Socca is most popular in Nice France. But, socca is the National Dish of Gibraltor where it is called Calentita. Calentita originally appeared in the 16th century in Gibraltor, when the Genoese migrants brought the recipe. In Genoa the dish is called farinata where many say it originated.
In its simplest form (as found at the Cours Saleya Market in Nice France) socca is made with only chickpea flour, water, olive oil and salt and pepper. Recipes vary with some including such ingredients as green peppesr or onions. Our version is a more spicy socca containing ground chili peppers and rosemary. We also make use of a blow torch after removing fromthe oven to provide the slightly charred coating.
1 cup chickpea flour
1 cup water
1 tsp regular salt
1 ground thai chili pepper (optional)
2 tablespoons olive oil
3 teaspoons fresh rosemary
1/2 tsp salt
Add the chickpea flour, water, salt, rosemary and chili pepper to a bowl
Whisk all ingredients in bowl till smooth. Let rest for minimum 1 hour.
Preheat the oven to 475F
Cut a large round piece of parchment paper to be able to insert into a cast iron pan (see image below). If your pan is well seasoned this is not necessary. We prefer this method since it is easier to work with the finished socca. And of course your is no issue with sticking to pan.
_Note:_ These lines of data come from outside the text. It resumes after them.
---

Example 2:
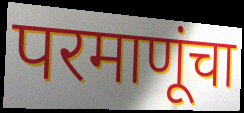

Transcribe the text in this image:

परमाणूंचा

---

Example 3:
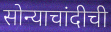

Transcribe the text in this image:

सोन्याचांदीची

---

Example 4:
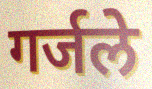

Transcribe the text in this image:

गर्जले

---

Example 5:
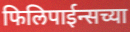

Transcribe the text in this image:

फिलिपाईन्सच्या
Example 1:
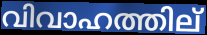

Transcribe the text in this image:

വിവാഹത്തില്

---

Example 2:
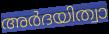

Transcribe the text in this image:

അർദയിത്വാ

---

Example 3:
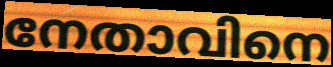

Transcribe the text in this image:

നേതാവിനെ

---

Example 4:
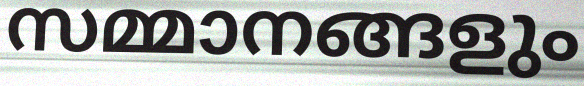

Coat the pan with a tablespoon of oil and insert the parchment paper so it completely sits in the pan. Put a tablespoon of oil onto the top of the parchment paper and add the socca mixture.
Bake in the oven at 475F until the sides start to pull away from the parchment paper and socca is cooked through-- usually 17-20 minutes.
Remove from oven and move the socca from the parchment onto a plate. Brush the socca lightly with olive oil. In a safe location blow torch the socca to give a charred coaingt. Do not use the blowtorch with the parchment paper since the paper easily burns.
Slice the socca and serve with rose wine... we use additional sea salt, and espelette pepper if needed.